I am very happy with Five-Tens. It's the rubber! I don't have the Impacts, but some older Five-Ten Mountain Master shoes I already had. Look in discount ads for "approach" shoes with sticky rubber. Others besides Five-Ten might work (Boreal, La Sportiva, Garmont, other climbing shoe brands). But when my Mtn Masters wear out I will get Impacts.


----------



## GF_TASS (Oct 3, 2006)

*Update Round 2*

The Avias didn't work nearly as well as I had hoped on rough surfaces. I began feeling less confident with them as the surface became rougher. OK, go ahead...tell me you all told me so I ended up finding a decent pair of Vans with the waffle souls and will be giving them a go this weekend. Sorry all, I guess I can be a bit dense at times

I'll still keep an eye out for a good deal on Five Tens. Thanks all for your help and input.


----------



## TC (Dec 6, 2006)

If you're riding rough stuff, you need a softer sole...go for the 5.10 and stop dickin' around. You just wasted money on the cheaper shoe and you're thinking about another cheaper shoe. You'll have two pairs of cheap shoes that will never add up the the Stealth tech rubber of the impacts. get them on sale at beyond bikes or, it you don't want to wait, pay full price at 5.10, but definitely do it now and enjoy the clipped in feeling these shoes will give you on your rides. good luck


----------



## TheBicFlic (Nov 26, 2006)

They may not be the "toughest"shoe, but I have gotten some really good stick on my pedals with my Adidas, their flat and rubbery bottom just works.


----------



## ValerieNV (Jan 18, 2007)

I ride in the Ariat Duma . It's designed for endurance horse riding but all those features make it great for mt. biking .
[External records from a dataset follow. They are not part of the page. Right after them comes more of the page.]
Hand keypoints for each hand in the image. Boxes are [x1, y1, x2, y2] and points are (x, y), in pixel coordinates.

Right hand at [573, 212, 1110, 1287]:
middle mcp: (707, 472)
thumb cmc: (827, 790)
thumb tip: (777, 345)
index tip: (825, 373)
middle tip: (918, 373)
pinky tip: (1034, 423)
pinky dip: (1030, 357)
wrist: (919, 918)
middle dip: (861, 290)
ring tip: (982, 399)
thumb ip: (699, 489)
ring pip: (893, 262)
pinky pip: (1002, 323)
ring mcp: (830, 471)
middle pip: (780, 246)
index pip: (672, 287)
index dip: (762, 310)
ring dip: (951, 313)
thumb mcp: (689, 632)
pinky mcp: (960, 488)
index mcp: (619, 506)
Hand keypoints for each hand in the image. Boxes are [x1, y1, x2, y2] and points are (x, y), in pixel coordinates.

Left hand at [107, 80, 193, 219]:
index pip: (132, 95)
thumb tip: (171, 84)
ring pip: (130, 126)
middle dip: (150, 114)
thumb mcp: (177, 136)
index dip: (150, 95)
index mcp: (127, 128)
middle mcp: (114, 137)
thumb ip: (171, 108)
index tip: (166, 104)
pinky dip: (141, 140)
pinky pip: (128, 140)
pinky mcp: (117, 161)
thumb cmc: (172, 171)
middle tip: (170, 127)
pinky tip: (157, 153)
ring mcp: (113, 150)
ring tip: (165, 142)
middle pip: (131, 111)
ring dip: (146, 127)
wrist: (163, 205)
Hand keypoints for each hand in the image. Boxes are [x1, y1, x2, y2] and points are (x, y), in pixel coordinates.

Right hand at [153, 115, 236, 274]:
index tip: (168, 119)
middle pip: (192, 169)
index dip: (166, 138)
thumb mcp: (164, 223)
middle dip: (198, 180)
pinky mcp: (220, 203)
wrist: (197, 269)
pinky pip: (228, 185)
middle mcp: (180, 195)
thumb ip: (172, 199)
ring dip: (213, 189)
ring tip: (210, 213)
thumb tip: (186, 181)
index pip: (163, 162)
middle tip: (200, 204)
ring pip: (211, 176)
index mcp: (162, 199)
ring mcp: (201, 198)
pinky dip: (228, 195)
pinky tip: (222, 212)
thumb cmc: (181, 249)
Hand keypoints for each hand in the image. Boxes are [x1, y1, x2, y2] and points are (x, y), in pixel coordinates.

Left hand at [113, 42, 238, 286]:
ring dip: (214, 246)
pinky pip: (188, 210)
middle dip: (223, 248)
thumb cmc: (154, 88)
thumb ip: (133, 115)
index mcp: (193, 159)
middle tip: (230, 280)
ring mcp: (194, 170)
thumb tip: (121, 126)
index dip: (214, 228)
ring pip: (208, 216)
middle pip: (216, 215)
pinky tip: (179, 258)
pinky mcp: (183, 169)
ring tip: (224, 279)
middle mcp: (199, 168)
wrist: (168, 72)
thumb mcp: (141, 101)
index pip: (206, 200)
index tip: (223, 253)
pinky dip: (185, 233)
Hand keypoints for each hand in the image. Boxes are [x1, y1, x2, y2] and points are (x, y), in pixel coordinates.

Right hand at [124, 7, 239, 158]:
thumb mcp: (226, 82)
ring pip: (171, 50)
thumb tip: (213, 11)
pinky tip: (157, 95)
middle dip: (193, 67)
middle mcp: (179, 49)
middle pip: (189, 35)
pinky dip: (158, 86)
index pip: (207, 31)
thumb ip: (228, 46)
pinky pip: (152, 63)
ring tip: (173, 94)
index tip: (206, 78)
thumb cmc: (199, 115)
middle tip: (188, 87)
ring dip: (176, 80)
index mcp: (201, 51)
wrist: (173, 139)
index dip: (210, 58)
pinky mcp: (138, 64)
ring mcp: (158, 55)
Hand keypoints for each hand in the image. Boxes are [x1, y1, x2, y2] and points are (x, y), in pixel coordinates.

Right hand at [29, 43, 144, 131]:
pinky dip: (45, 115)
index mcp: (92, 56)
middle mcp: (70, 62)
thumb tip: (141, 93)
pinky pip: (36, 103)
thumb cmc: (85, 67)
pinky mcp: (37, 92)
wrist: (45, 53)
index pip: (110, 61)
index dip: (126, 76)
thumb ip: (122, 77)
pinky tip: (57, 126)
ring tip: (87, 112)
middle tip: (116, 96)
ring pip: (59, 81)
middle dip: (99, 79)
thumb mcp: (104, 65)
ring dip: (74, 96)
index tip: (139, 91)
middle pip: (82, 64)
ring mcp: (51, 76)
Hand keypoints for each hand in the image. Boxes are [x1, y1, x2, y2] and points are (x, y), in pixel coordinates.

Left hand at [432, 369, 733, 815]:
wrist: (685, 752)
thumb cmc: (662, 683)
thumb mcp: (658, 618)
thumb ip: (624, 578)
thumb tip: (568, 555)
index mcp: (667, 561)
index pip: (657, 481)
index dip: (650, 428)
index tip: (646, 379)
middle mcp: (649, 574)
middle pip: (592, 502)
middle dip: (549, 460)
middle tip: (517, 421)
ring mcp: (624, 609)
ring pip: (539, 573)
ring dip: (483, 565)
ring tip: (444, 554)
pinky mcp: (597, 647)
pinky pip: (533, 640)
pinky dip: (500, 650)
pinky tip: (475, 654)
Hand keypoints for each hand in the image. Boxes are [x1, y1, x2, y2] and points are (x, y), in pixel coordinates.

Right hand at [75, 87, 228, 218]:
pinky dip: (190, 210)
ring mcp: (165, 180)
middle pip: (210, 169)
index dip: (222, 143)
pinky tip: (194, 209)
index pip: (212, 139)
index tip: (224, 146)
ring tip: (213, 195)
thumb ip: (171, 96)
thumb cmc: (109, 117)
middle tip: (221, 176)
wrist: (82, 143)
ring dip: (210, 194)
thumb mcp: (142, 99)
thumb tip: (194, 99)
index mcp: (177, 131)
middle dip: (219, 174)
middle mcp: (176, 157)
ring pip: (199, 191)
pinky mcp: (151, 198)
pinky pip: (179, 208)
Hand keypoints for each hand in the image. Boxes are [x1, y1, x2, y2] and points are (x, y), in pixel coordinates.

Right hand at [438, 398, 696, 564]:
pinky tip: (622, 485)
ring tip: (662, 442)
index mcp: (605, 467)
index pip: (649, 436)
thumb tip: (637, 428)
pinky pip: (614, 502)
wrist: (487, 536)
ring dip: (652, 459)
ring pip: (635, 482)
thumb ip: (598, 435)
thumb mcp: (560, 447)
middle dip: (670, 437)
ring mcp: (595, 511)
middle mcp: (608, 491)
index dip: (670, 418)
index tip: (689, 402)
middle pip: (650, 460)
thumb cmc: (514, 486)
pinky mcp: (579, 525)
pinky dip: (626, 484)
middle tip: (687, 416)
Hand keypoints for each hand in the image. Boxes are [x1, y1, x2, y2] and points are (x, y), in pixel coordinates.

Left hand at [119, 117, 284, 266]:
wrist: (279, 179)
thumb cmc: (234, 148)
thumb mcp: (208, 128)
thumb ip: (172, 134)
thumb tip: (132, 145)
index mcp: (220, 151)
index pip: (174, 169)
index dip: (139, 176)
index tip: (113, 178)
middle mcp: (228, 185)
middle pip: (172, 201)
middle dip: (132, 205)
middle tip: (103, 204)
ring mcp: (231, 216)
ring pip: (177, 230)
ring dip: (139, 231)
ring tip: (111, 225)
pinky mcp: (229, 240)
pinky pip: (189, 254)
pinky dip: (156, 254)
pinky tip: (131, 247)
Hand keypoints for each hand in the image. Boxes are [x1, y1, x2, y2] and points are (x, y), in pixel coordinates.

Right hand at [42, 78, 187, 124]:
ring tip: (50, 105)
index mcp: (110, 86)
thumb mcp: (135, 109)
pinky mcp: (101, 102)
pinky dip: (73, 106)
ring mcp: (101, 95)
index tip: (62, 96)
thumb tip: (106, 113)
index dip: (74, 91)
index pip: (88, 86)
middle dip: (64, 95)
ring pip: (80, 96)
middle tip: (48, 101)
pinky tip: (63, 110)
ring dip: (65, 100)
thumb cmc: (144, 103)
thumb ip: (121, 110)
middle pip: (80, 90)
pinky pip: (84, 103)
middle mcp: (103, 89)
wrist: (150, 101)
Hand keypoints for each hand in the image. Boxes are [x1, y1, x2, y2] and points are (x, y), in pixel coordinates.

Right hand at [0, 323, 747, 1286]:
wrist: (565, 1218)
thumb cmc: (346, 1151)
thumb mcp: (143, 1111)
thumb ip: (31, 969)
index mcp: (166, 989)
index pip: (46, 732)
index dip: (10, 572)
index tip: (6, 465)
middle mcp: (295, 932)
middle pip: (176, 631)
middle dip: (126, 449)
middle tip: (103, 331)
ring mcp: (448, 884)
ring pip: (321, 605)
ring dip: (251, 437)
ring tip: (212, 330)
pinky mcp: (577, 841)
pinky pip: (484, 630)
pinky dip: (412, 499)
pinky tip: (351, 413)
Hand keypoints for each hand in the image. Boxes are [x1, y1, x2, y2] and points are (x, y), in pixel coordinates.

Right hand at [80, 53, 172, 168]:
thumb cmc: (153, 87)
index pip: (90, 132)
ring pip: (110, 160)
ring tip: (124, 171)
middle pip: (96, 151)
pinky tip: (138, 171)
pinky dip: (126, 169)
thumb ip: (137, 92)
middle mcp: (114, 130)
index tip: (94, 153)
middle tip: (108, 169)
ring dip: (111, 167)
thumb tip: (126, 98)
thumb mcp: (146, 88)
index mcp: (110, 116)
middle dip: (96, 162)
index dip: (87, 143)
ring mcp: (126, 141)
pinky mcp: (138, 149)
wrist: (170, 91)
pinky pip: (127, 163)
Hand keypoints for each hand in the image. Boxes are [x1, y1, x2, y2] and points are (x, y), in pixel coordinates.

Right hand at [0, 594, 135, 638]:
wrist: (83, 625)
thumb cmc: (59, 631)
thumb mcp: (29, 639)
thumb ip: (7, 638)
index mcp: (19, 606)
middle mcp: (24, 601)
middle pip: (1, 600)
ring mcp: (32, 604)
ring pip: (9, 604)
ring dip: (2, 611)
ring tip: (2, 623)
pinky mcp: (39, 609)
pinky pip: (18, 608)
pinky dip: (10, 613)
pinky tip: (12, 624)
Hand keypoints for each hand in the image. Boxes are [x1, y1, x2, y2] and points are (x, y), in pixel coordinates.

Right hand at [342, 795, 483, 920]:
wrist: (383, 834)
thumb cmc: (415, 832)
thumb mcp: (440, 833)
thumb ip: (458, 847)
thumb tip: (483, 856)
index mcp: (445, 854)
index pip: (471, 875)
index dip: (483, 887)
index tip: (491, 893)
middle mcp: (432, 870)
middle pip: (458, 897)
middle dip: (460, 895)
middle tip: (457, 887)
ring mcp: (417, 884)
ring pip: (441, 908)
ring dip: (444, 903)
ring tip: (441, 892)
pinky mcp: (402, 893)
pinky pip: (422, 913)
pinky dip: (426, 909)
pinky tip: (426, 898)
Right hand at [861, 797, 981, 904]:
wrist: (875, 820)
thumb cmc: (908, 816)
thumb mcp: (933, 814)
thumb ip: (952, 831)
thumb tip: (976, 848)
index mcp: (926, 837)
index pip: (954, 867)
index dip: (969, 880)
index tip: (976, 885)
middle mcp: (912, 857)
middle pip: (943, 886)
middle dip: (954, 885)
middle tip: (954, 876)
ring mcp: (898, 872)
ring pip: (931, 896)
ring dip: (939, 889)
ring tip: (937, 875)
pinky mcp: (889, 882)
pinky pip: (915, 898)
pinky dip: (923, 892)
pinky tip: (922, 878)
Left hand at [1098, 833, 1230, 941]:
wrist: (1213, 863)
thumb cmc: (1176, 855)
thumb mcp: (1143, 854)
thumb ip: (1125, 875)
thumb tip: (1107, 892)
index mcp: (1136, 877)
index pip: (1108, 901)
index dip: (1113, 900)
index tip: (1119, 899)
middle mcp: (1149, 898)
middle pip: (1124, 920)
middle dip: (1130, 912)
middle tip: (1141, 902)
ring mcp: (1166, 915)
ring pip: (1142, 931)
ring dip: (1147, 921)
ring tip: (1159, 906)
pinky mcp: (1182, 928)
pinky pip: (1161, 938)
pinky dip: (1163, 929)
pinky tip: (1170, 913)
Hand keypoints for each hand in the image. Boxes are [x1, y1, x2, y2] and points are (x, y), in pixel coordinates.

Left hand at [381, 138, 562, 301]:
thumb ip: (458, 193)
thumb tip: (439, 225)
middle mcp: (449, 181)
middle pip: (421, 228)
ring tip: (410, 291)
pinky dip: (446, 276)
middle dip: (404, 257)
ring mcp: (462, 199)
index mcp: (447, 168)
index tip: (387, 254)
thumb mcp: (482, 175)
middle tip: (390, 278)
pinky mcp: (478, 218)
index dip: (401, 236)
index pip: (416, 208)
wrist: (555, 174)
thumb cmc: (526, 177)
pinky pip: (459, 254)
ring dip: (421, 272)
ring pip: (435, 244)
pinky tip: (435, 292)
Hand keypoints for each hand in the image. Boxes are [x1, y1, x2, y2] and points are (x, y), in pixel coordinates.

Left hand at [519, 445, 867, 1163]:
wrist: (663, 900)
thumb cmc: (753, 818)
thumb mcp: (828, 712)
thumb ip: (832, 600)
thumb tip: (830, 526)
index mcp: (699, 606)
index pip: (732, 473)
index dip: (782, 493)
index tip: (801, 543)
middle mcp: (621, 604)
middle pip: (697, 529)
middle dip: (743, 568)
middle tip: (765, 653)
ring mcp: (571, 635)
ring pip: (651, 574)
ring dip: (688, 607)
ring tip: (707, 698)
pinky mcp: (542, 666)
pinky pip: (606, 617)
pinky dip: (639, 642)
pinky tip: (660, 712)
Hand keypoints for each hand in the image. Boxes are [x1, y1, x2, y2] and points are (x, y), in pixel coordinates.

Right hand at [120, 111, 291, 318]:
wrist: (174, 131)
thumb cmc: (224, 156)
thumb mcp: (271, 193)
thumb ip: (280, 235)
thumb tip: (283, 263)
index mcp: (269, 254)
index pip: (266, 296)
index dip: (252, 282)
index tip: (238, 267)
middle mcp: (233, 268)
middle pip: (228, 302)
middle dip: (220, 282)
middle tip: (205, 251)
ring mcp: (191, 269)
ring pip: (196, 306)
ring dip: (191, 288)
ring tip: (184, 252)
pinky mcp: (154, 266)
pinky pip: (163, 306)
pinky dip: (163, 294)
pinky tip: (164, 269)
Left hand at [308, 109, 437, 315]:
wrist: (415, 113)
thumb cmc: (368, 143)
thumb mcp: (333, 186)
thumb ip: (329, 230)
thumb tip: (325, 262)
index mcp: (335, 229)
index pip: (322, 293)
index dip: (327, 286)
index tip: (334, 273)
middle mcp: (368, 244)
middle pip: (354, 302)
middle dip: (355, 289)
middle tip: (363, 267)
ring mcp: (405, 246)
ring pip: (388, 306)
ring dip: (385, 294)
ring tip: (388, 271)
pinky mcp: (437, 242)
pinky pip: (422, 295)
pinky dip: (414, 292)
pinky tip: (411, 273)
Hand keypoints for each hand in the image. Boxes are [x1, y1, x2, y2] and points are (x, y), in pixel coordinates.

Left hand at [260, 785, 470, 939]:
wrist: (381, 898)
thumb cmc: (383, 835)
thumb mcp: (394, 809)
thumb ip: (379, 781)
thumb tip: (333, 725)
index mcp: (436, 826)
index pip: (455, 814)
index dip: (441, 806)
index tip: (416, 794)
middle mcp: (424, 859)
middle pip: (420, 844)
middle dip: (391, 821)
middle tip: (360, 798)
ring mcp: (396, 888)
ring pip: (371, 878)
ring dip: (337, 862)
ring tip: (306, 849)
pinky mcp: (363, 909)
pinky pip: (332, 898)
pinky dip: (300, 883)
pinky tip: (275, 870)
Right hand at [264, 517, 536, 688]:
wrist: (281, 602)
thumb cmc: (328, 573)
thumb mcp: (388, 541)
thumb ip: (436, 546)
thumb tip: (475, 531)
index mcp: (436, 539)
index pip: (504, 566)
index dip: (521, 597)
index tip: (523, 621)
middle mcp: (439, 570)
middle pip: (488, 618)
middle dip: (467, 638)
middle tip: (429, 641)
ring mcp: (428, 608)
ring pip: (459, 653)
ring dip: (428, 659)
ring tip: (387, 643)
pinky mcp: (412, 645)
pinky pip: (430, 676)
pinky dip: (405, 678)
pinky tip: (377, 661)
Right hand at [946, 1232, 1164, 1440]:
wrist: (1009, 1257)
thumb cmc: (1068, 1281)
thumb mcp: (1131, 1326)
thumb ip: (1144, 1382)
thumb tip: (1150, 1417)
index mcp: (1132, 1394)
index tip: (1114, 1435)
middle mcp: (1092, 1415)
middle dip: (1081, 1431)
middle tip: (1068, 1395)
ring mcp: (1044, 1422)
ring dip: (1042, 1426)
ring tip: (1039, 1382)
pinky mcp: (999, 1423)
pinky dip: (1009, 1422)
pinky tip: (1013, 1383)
http://www.ariat.com/products_detail.aspx?cid=1&scid=13&pid=280


----------



## GF_TASS (Oct 3, 2006)

PTownDiddy said:


> If you're riding rough stuff, you need a softer sole...go for the 5.10 and stop dickin' around. You just wasted money on the cheaper shoe and you're thinking about another cheaper shoe. You'll have two pairs of cheap shoes that will never add up the the Stealth tech rubber of the impacts. get them on sale at beyond bikes or, it you don't want to wait, pay full price at 5.10, but definitely do it now and enjoy the clipped in feeling these shoes will give you on your rides. good luck


Actually I didn't waste any cash as I needed some new shoes anyway. What I was hoping to acomplish for now is to not spend the $$$ on biking specific shoes. if and When I buy the Five Tens, that wil be all I'll use them for. For now, I just need to get by until my clipped-in related injury heals. I'm still debating the to clipless or not to clipless issue at this point.


----------



## alm80 (Jun 16, 2006)

Ive had great luck with my avia cantilever sole cross trainers, and the concave platform pedals from Kona both are cheap and easy to come by


----------